## Prompt
Copy out the part of the listing that opens with the line containing "BLIK Caffe Top luxery Arabica" and runs through the end of the listing, keeping every line exactly as it appears.

= Beginning of Section =

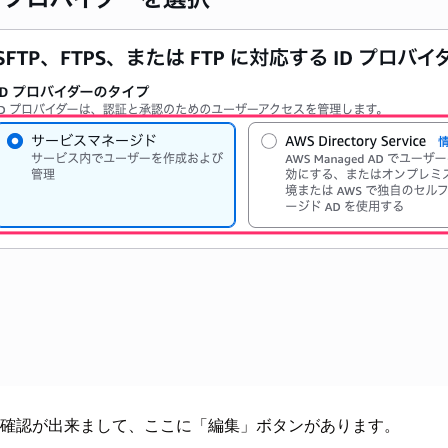
るか確認が出来まして、ここに「編集」ボタンがあります。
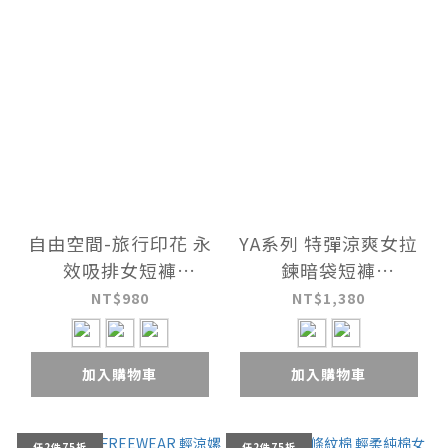
自由空間-旅行印花 永
YA系列 特彈涼爽女拉
效吸排女短褲
鍊暗袋短褲
UE0Y3126
UE0Y3426
NT$980
NT$1,380
加入購物車
加入購物車
任2件75折
任2件75折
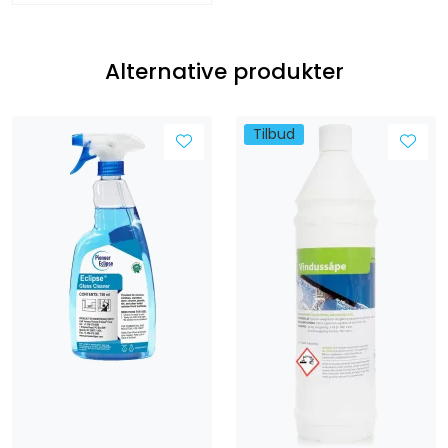
Alternative produkter
Tilbud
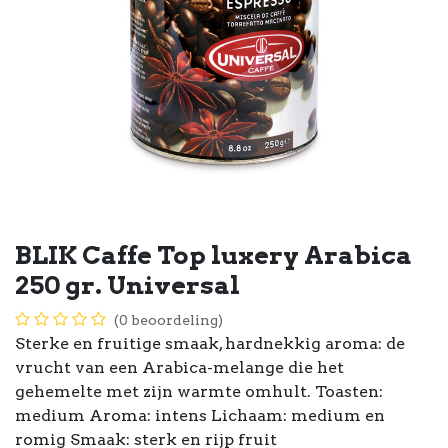
BLIK Caffe Top luxery Arabica
250 gr. Universal
(0 beoordeling)
Sterke en fruitige smaak, hardnekkig aroma: de
vrucht van een Arabica-melange die het
gehemelte met zijn warmte omhult. Toasten:
medium Aroma: intens Lichaam: medium en
romig Smaak: sterk en rijp fruit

= End of Section =

## Answer section
BLIK Caffe Top luxery Arabica
250 gr. Universal
(0 beoordeling)
Sterke en fruitige smaak, hardnekkig aroma: de
vrucht van een Arabica-melange die het
gehemelte met zijn warmte omhult. Toasten:
medium Aroma: intens Lichaam: medium en
romig Smaak: sterk en rijp fruit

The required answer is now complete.